In a recent speech, Irish Data Protection Commissioner Helen Dixon set out her perspectives on data protection supervision – putting her on a collision course with the European Commission and the Court of Justice of the European Union.
At the Irish Centre for European Law annual Data Protection Conference, Commissioner Dixon expressed frustration at the lack of clear objectives for data protection and a failure to detail the harms it is designed to mitigate.
The commissioner went on to criticise the large number of complaints received by her office which, she said, were really proxies for disputes between different parties and had only a marginal connection with data protection issues.
Solicitors were singled out as “digital ambulance chasers” for bringing volumes of complaints of little apparent merit and using subject access requests for fishing expeditions in litigation.
Ms Dixon made it clear that she doesn’t think she should be obliged to consider every complaint received by her office and that she thinks the resources currently committed to investigating individual complaints would be better used examining systemic data protection issues.
So, should – or indeed can – the commissioner distance herself from individual complainants?
In my view, she cannot and should not.
To do so would not only require an amendment to European law, which guarantees such a right, it would also be a missed opportunity to engage with individuals in order to close the apparent gap between the general nature of data protection rules and the public’s understanding of the protections that it offers.
In disengaging from individuals, the commissioner would miss an essential aspect of data protection supervision, inevitably resulting in a standard of data protection supervision in Ireland below that set by European law.
Consequently, such a move could open Ireland to a sanction by the European courts.
To see why, it must be understood that data protection touches on every aspect of our lives – as consumers buying goods and services, citizens participating in a democratic society and as neighbours in our communities.
Data protection owes a lot to the experience of many millions of Europeans who lived in authoritarian communist regimes.
It values individual protection over pure self-interest, by setting moral boundaries to how our personal data may be used.
However, these boundaries are always specific to individual circumstances and can change over time. Crucially, data protection law doesn’t lend itself to absolute rules or codified, measurable objectives.
As such, the progressive nature of data protection law brings it into conflict with the conservative free market view that personal data is just another commodity that can be traded for profit.
There are similar conflicts with state bureaucracies looking for easy ways to exert control or deliver privatised public services.

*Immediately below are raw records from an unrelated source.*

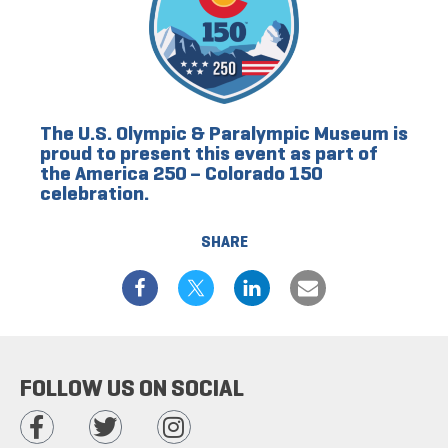
The U.S. Olympic & Paralympic Museum is
proud to present this event as part of
the America 250 – Colorado 150
celebration.
SHARE
FOLLOW US ON SOCIAL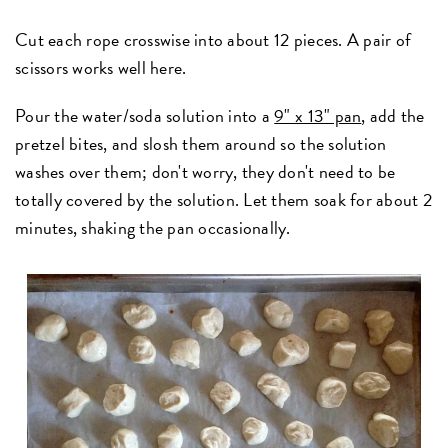
Cut each rope crosswise into about 12 pieces. A pair of
scissors works well here.
Pour the water/soda solution into a
9" x 13" pan
, add the
pretzel bites, and slosh them around so the solution
washes over them; don't worry, they don't need to be
totally covered by the solution. Let them soak for about 2
minutes, shaking the pan occasionally.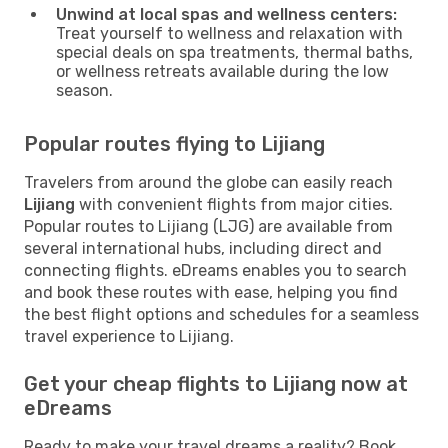
Unwind at local spas and wellness centers:
Treat yourself to wellness and relaxation with
special deals on spa treatments, thermal baths,
or wellness retreats available during the low
season.
Popular routes flying to Lijiang
Travelers from around the globe can easily reach
Lijiang
with convenient flights from major cities.
Popular routes to Lijiang (LJG) are available from
several international hubs, including direct and
connecting flights. eDreams enables you to search
and book these routes with ease, helping you find
the best flight options and schedules for a seamless
travel experience to Lijiang.
Get your cheap flights to Lijiang now at
eDreams
Ready to make your travel dreams a reality? Book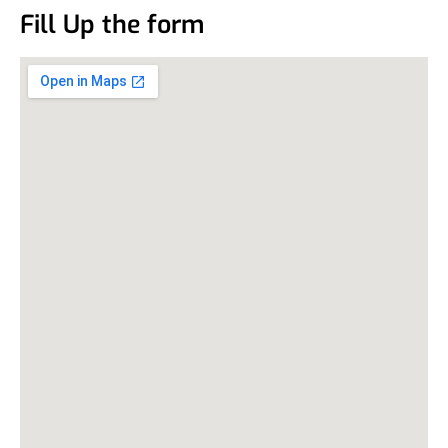
Fill Up the form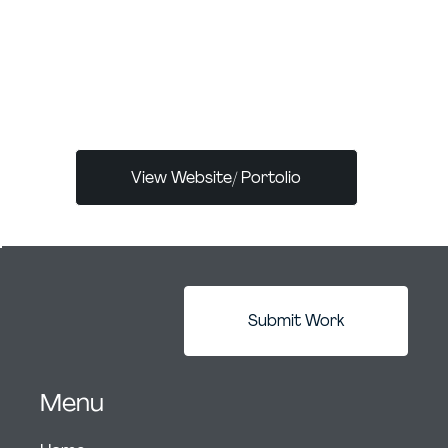
ADPList, and advises at RGD and Georgian
College. Passionate about emerging tech
and design leadership, she actively
contributes to the UX and design
community.
View Website/ Portolio
Submit Work
Menu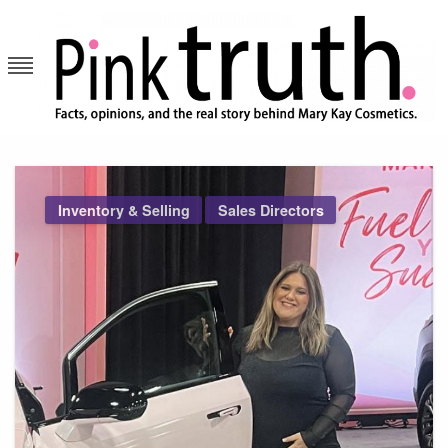
Skip
to
content
Pink Truth
Inventory & Selling
Sales Directors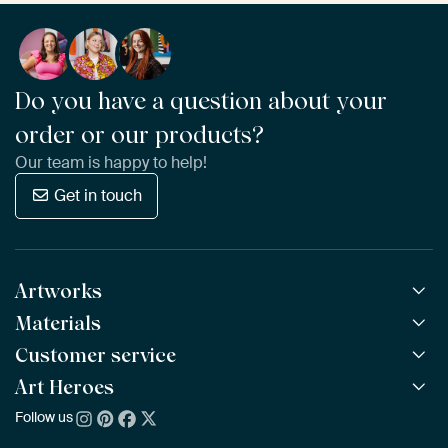
Do you have a question about your
order or our products?
Our team is happy to help!
Get in touch
Artworks
Materials
All Works
All Collections
Customer service
ArtFrame™
POPULAR
All Artists
Wooden ArtFrame™
Art Heroes
Frequently Asked Questions
NEW
Bestsellers
Wallpaper
Ordering
Follow us
About us
New Arrivals
Canvas
Payment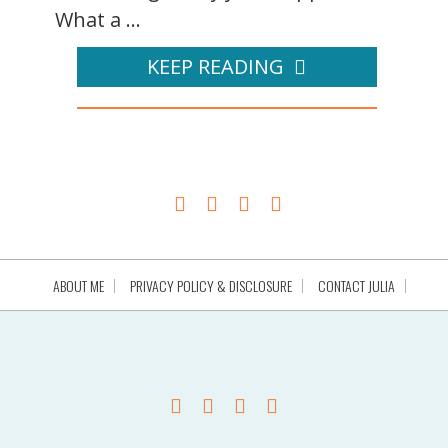
What a ...
KEEP READING
ABOUT ME
PRIVACY POLICY & DISCLOSURE
CONTACT JULIA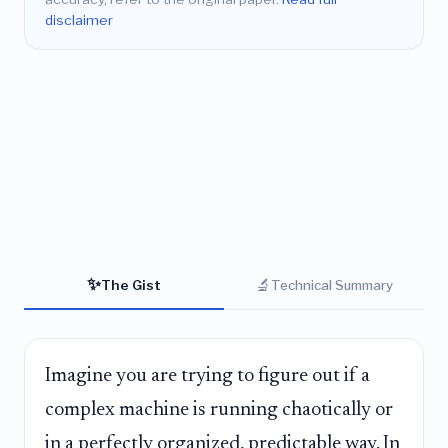
disclaimer
✨
🔬
The Gist
Technical Summary
Imagine you are trying to figure out if a
complex machine is running chaotically or
in a perfectly organized, predictable way. In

The obligations on data protection supervisors, when hearing individual complaints, were spelled out by the Court of Justice of the European Union in the well-known Google Spain case, which concerned the so-called right to be forgotten, (i.e. the right of individuals to have certain links removed from internet searches on their names).
The court first noted that everyone has a right to make a complaint to an independent supervisor, such as our Data Protection Commissioner.
It then went on to find that interference with data protection rights, if sufficiently serious, cannot be justified on purely economic grounds but only with reference to other fundamental rights such as the right to freedom of expression.
Law is vague
Critically, in making a complaint, an individual is not required to demonstrate that they have been prejudiced.
Finally, the court stressed the importance of context. It noted publication by a search engine of personal data already legally published on the internet may nevertheless interfere with an individual’s rights.
Similarly, publication of personal data may cease to be justified with the passage of time.
So, if the law is vague and context dependent, how can the use of personal data be regulated and why are individual complaints so important?
Data protection places a high value on individual protection balanced only against other fundamental rights.
To regulate at the standards demanded of European law, a data protection supervisor must embrace the progressive ideals of this moral framework and engage in empathic dialogue with individuals to build a common shared understanding of data protection norms.
It is only through stepping into the shoes of individual data subjects that data protection supervisors can really give effect to the individual balancing of interests that is demanded.
Trivialising complainants and attacking their advisors is not the way forward.
If resources are truly an issue then Ms Dixon needs to press the State to fullfil its obligation to provide them.
Dialogue with individuals rather than distance is what is required.
It would be a serious mistake to remove the individual right to complain to the commissioner’s office.